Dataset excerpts
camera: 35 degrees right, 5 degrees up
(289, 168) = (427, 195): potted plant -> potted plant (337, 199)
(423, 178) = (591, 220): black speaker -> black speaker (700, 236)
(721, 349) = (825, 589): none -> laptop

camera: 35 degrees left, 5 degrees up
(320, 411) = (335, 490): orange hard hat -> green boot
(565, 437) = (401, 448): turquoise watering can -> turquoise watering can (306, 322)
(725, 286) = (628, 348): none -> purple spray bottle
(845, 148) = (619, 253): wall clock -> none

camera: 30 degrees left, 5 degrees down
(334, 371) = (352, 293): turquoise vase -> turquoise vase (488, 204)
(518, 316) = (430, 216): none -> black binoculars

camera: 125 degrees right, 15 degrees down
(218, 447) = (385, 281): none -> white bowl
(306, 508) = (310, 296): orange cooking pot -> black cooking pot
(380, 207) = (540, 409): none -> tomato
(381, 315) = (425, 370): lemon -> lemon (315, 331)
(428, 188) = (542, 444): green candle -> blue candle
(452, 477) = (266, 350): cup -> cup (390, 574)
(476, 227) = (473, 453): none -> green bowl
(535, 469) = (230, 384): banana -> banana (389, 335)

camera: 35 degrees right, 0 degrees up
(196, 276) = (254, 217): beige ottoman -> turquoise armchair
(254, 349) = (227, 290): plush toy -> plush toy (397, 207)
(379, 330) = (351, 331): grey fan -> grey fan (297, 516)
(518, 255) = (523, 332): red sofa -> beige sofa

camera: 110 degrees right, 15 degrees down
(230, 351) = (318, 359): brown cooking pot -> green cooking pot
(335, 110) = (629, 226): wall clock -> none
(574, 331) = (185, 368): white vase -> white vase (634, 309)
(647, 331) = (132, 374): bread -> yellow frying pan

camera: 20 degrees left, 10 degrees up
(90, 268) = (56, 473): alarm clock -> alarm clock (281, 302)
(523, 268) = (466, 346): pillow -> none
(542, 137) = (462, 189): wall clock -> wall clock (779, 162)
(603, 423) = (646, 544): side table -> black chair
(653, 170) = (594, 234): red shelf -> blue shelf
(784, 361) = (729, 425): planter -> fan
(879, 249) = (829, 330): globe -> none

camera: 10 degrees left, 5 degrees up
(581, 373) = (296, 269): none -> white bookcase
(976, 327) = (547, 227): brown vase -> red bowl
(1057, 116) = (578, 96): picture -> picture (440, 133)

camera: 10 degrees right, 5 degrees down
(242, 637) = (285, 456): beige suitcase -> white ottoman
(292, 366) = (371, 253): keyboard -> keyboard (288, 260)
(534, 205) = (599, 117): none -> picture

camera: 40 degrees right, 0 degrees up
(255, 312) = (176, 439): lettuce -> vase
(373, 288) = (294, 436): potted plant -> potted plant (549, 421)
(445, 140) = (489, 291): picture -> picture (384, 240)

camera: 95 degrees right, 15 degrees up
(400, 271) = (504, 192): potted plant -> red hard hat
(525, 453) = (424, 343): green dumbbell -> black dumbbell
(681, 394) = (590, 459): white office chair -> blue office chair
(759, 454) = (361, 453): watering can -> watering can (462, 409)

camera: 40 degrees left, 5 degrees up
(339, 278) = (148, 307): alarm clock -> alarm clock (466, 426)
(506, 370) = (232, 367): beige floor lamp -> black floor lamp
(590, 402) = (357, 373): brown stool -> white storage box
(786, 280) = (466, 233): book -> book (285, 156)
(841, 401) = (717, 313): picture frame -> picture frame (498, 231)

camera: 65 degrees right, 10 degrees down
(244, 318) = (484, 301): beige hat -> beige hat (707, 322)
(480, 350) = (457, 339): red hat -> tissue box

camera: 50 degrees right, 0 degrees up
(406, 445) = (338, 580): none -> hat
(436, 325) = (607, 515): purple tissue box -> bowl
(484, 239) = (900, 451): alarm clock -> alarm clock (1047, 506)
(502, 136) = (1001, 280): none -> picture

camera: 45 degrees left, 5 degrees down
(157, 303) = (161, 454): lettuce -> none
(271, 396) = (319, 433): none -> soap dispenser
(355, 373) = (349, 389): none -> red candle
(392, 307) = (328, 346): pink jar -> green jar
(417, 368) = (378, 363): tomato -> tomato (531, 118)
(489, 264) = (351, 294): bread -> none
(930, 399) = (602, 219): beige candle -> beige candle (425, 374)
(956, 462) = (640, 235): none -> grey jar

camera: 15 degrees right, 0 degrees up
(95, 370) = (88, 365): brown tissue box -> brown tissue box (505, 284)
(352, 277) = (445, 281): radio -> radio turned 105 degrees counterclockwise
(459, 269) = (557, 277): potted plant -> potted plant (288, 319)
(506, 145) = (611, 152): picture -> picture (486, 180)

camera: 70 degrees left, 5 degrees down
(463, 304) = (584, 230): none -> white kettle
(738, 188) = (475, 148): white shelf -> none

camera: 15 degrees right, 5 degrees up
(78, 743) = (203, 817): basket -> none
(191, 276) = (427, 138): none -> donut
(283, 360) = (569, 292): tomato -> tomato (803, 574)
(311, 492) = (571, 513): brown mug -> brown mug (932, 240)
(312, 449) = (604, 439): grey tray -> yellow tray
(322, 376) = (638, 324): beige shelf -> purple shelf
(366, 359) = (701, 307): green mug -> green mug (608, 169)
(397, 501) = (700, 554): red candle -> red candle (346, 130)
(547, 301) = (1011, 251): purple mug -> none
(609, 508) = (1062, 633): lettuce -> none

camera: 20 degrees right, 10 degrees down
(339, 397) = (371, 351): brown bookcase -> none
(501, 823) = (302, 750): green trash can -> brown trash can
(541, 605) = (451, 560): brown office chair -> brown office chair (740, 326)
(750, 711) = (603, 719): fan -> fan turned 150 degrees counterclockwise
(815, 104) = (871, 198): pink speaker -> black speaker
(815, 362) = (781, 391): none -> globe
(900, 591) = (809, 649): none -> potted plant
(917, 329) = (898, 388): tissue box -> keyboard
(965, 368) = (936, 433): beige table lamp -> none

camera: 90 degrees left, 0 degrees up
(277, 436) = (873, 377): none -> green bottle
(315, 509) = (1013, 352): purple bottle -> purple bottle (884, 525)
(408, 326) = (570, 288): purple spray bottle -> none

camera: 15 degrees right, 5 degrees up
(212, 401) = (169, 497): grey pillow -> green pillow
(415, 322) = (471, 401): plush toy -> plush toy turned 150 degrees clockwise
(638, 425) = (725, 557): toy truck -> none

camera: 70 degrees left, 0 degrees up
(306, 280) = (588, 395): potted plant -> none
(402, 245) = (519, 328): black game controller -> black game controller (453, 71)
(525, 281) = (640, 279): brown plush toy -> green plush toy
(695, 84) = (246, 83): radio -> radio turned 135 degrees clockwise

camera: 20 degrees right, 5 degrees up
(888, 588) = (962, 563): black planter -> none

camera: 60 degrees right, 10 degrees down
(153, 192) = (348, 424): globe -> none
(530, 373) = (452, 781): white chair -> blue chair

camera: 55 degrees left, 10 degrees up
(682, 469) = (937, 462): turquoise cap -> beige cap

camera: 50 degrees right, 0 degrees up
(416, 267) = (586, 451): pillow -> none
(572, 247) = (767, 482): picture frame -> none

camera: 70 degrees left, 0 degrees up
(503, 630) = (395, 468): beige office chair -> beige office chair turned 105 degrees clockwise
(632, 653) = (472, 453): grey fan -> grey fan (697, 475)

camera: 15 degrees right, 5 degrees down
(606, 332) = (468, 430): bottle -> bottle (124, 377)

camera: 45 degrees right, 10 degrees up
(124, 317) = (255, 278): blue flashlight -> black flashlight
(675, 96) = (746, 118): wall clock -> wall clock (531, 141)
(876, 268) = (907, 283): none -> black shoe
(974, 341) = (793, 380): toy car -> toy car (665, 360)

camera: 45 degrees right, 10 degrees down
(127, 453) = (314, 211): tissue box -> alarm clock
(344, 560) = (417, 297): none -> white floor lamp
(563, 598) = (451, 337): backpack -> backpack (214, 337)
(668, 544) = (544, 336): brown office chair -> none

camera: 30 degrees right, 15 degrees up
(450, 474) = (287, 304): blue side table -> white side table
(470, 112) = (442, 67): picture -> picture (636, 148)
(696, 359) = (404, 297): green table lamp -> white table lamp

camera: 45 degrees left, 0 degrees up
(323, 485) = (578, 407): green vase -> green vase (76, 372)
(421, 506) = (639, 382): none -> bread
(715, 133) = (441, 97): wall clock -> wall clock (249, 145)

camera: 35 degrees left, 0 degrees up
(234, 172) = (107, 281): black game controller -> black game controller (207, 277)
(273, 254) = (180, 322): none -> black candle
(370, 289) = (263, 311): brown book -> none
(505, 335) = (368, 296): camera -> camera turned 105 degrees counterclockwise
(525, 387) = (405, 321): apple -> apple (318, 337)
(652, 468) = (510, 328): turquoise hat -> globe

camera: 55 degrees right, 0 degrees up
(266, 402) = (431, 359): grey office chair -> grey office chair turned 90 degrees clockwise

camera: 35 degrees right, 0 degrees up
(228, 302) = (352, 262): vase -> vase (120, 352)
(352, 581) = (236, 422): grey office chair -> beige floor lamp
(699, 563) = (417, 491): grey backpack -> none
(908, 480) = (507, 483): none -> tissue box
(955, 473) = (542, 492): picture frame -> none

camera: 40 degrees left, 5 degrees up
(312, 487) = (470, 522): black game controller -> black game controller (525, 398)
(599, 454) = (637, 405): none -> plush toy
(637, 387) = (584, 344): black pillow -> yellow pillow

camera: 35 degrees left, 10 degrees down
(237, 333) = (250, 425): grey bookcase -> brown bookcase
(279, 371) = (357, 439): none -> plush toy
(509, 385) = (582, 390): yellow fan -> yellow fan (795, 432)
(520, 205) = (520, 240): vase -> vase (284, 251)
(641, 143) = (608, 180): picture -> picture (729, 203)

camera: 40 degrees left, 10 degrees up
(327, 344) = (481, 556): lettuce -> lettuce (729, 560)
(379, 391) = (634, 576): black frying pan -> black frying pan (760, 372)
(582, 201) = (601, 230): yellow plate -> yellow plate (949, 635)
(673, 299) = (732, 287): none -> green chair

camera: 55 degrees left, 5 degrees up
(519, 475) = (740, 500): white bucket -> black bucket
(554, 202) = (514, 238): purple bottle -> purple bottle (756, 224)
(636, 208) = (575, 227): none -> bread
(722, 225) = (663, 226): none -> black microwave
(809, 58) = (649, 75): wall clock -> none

◆ WORK REQUIRED
Wherever the string "frame" shows up in a line of the records, count that line once. Report the total alone.

◆ REPLY TO THE EXERCISE
3